As AI-driven language interfaces (such as chat-bots) become more integrated into our lives, they need to become more versatile and reliable in their communication with human users. How can we make progress toward building more “general” models that are capable of understanding a broader spectrum of language commands, given practical constraints such as the limited availability of labeled data?
In this talk, I will describe my research toward addressing this question along two dimensions of generality. First I will discuss progress in “breadth” — models that address a wider variety of tasks and abilities, drawing inspiration from existing statistical learning techniques such as multi-task learning. In particular, I will showcase a system that works well on several QA benchmarks, resulting in state-of-the-art results on 10 benchmarks. Furthermore, I will show its extension to tasks beyond QA (such as text generation or classification) that can be “defined” via natural language. In the second part, I will focus on progress in “depth” — models that can handle complex inputs such as compositional questions. I will introduce Text Modular Networks, a general framework that casts problem-solving as natural language communication among simpler “modules.” Applying this framework to compositional questions by leveraging discrete optimization and existing non-compositional closed-box QA models results in a model with strong empirical performance on multiple complex QA benchmarks while providing human-readable reasoning.

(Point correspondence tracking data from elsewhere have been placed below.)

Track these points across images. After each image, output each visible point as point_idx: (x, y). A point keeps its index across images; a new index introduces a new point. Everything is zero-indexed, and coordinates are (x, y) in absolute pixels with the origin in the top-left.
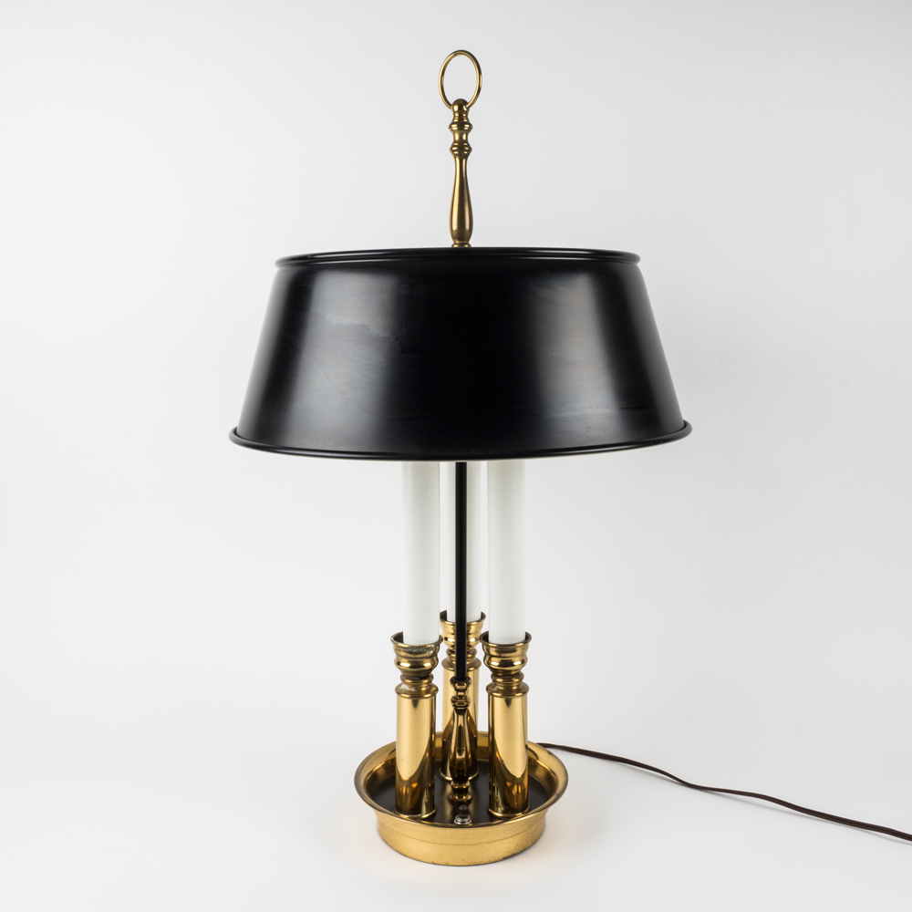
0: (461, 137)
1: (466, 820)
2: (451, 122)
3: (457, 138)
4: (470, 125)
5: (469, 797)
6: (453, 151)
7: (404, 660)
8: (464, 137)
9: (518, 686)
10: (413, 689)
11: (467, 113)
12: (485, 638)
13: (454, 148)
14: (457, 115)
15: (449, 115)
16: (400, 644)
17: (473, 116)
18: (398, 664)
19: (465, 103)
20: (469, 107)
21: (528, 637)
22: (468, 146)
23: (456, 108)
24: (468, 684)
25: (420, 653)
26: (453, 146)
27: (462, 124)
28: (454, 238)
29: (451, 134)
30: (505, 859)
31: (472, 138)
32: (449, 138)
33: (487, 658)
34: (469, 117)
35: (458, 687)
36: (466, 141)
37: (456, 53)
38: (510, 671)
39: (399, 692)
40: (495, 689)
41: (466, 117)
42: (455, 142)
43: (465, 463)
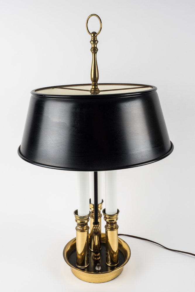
0: (94, 46)
1: (99, 268)
2: (91, 40)
3: (93, 46)
4: (98, 41)
5: (100, 258)
6: (92, 51)
7: (78, 220)
8: (95, 46)
9: (115, 227)
10: (81, 229)
11: (96, 37)
12: (104, 211)
13: (92, 50)
14: (93, 38)
15: (90, 38)
16: (77, 216)
17: (98, 38)
18: (76, 221)
19: (96, 33)
20: (97, 35)
21: (118, 211)
22: (97, 49)
23: (92, 35)
24: (99, 225)
25: (84, 218)
26: (92, 49)
27: (95, 41)
28: (92, 81)
29: (91, 44)
30: (112, 280)
31: (98, 46)
32: (90, 46)
33: (105, 218)
34: (97, 38)
35: (96, 226)
36: (96, 47)
37: (92, 15)
38: (113, 222)
39: (77, 229)
40: (108, 228)
41: (96, 38)
42: (92, 48)
43: (97, 172)
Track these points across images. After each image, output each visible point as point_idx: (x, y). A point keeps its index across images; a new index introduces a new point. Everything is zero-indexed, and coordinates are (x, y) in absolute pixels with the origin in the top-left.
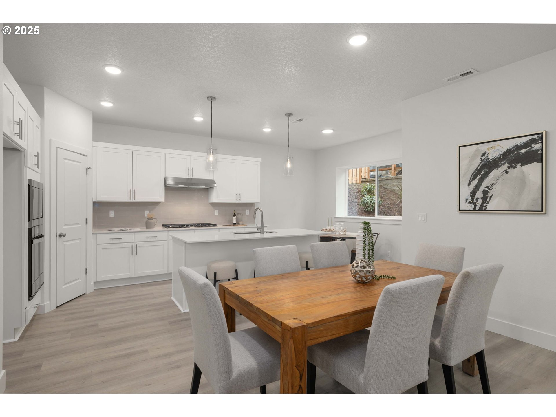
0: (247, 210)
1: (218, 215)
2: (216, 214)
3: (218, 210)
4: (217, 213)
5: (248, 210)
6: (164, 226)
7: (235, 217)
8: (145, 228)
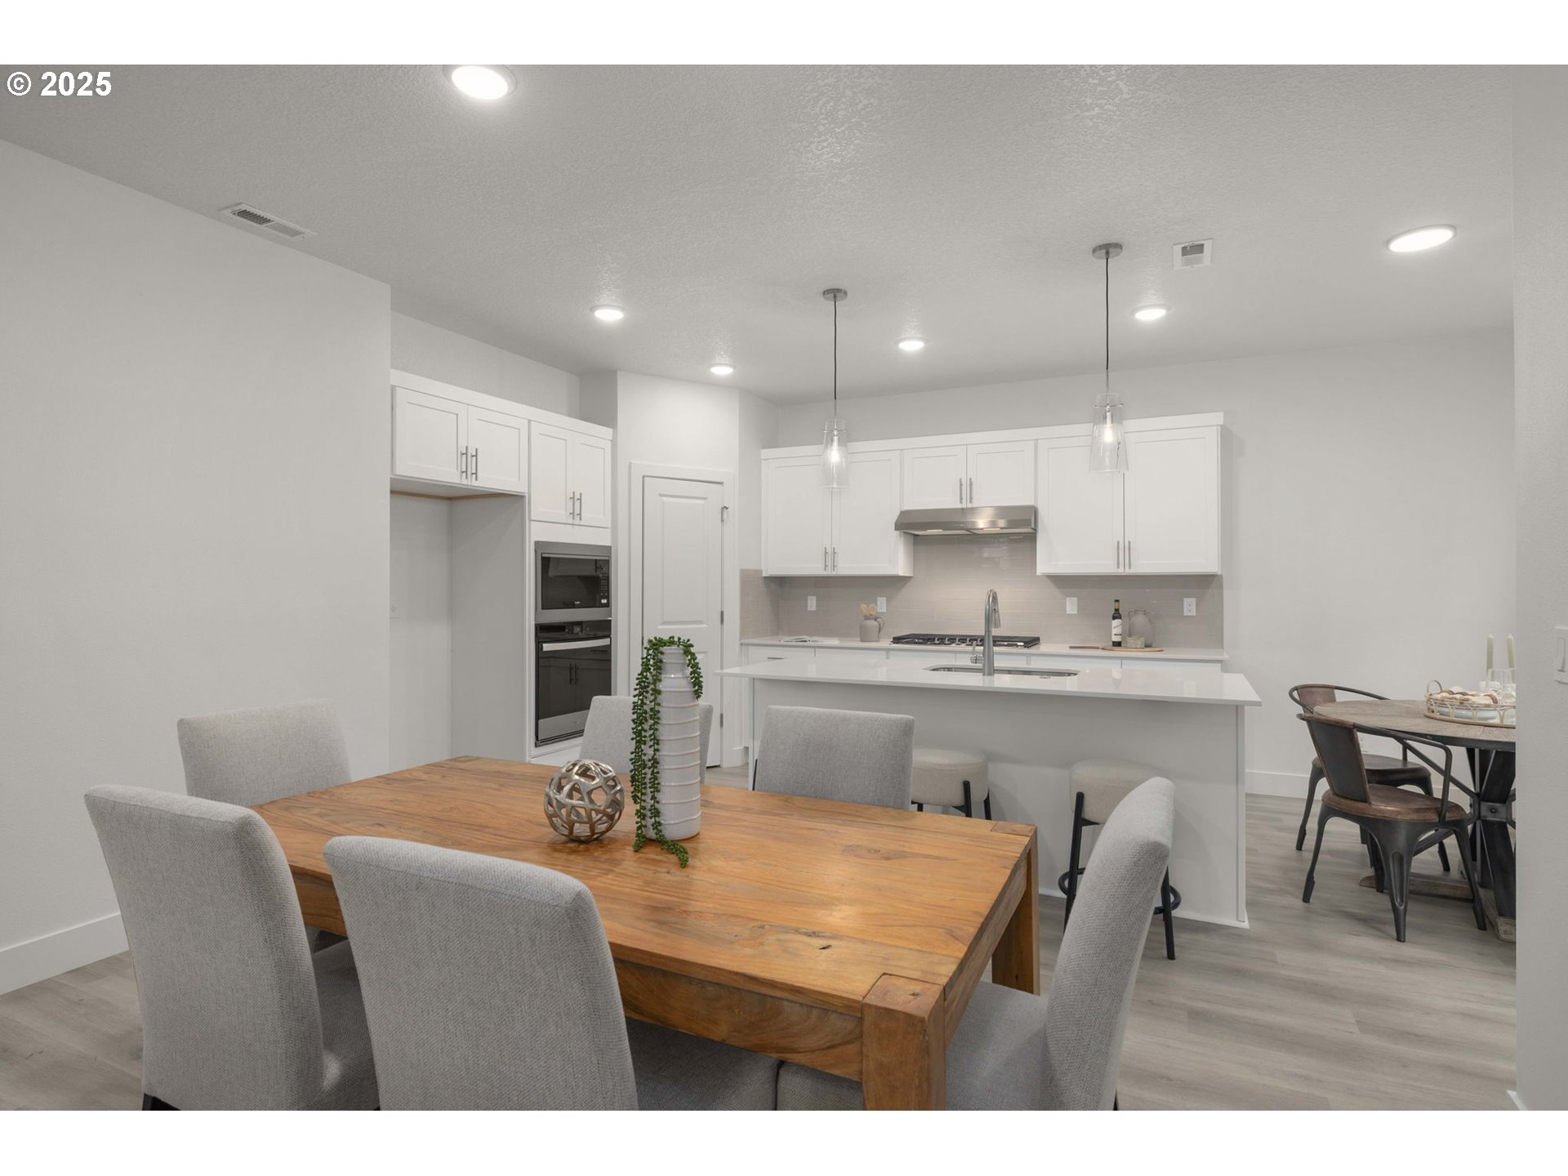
0: (1186, 601)
1: (1076, 612)
2: (1069, 611)
3: (1075, 599)
4: (1071, 606)
5: (1193, 601)
6: (897, 640)
7: (1116, 622)
8: (859, 639)
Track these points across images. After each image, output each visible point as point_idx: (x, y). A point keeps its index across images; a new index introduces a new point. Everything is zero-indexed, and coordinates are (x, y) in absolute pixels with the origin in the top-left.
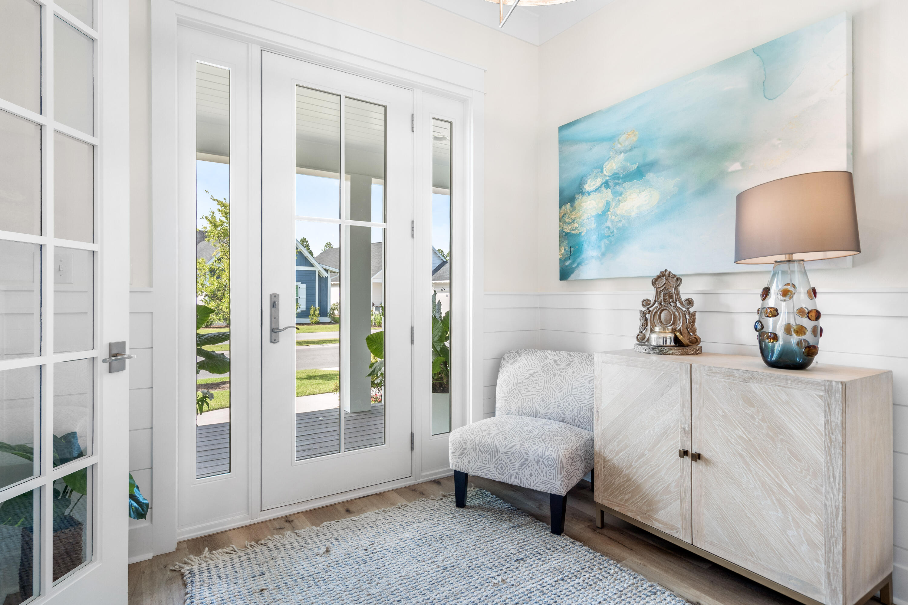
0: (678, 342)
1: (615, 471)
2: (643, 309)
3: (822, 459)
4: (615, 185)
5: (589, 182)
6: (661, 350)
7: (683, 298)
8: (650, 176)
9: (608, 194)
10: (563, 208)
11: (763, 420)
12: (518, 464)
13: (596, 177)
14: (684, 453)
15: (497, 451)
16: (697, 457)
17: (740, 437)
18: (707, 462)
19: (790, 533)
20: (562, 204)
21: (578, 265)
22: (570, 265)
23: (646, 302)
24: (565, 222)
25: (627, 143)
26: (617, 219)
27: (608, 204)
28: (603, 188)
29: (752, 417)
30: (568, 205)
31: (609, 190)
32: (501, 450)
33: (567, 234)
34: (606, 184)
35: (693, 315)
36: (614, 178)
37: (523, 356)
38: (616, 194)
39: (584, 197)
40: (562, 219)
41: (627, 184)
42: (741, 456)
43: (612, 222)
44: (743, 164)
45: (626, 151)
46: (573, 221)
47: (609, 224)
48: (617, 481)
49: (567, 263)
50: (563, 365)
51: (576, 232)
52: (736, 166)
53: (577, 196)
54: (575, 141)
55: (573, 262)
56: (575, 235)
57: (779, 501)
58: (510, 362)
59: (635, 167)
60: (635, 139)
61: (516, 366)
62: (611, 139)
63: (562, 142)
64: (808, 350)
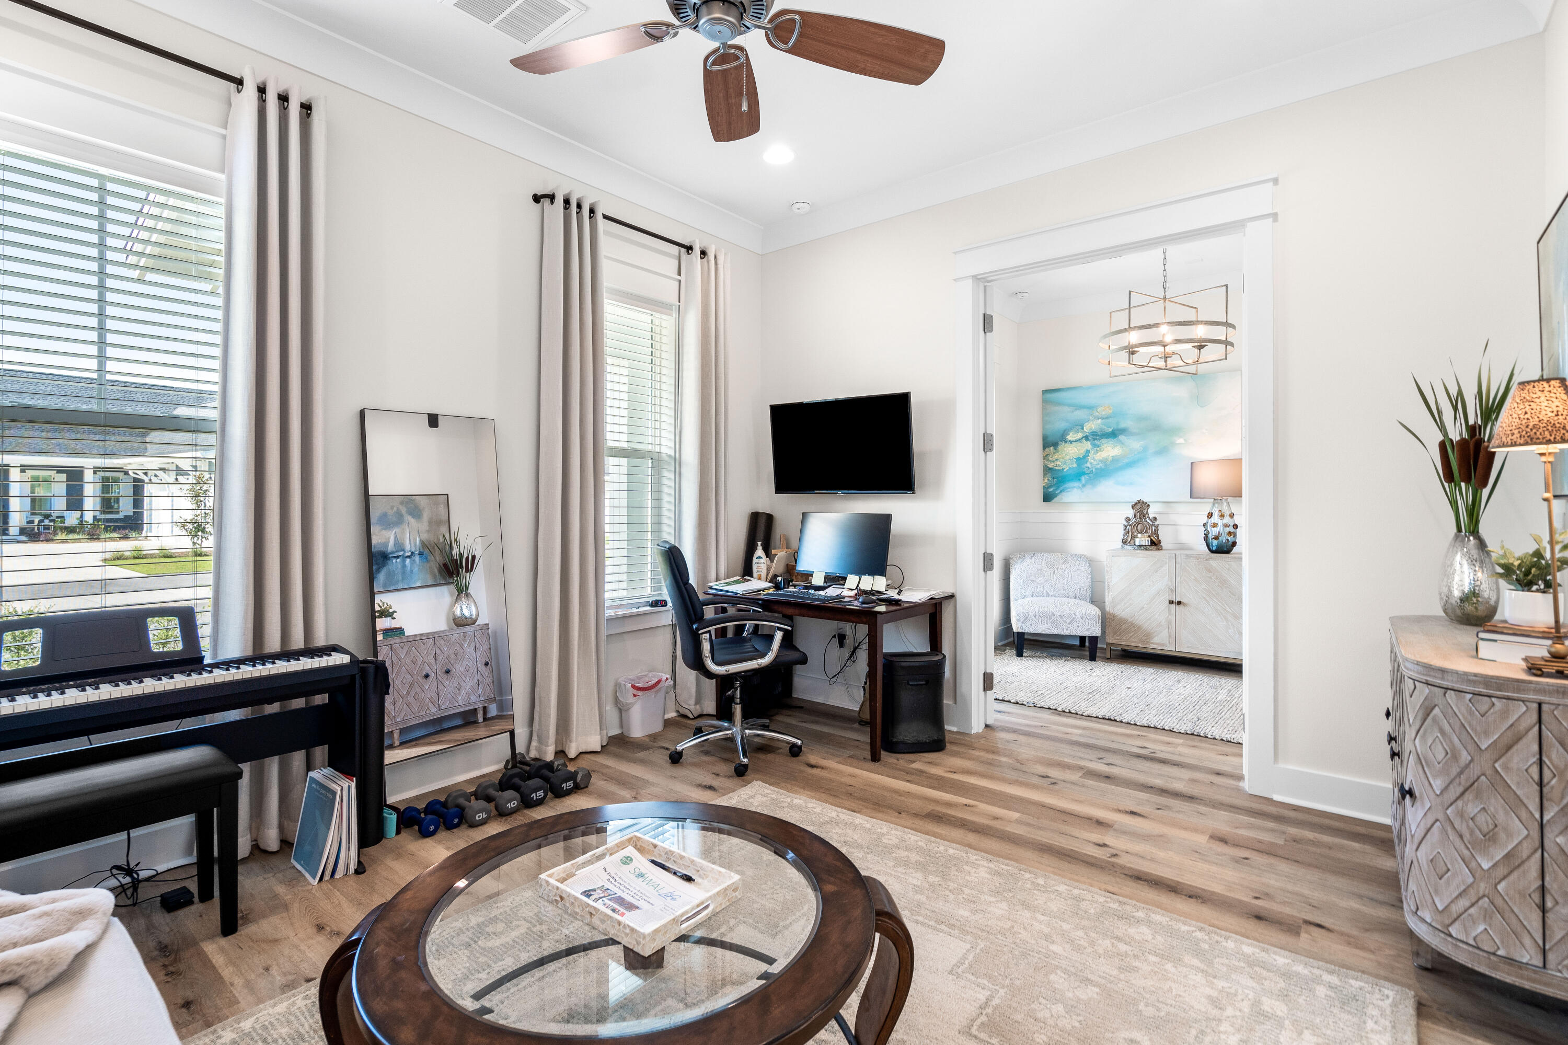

I will conclude with future research directions toward broader NLP systems by addressing the limitations of the presented ideas and other missing elements needed to move toward more general-purpose interactive language understanding systems.
Daniel Khashabi is a postdoctoral researcher at the Allen Institute for Artificial Intelligence (AI2), Seattle. Previously, he completed his Ph.D. in Computer and Information Sciences at the University of Pennsylvania in 2019. His interests lie at the intersection of artificial intelligence and natural language processing, with a vision toward more general systems through unified algorithms and theories.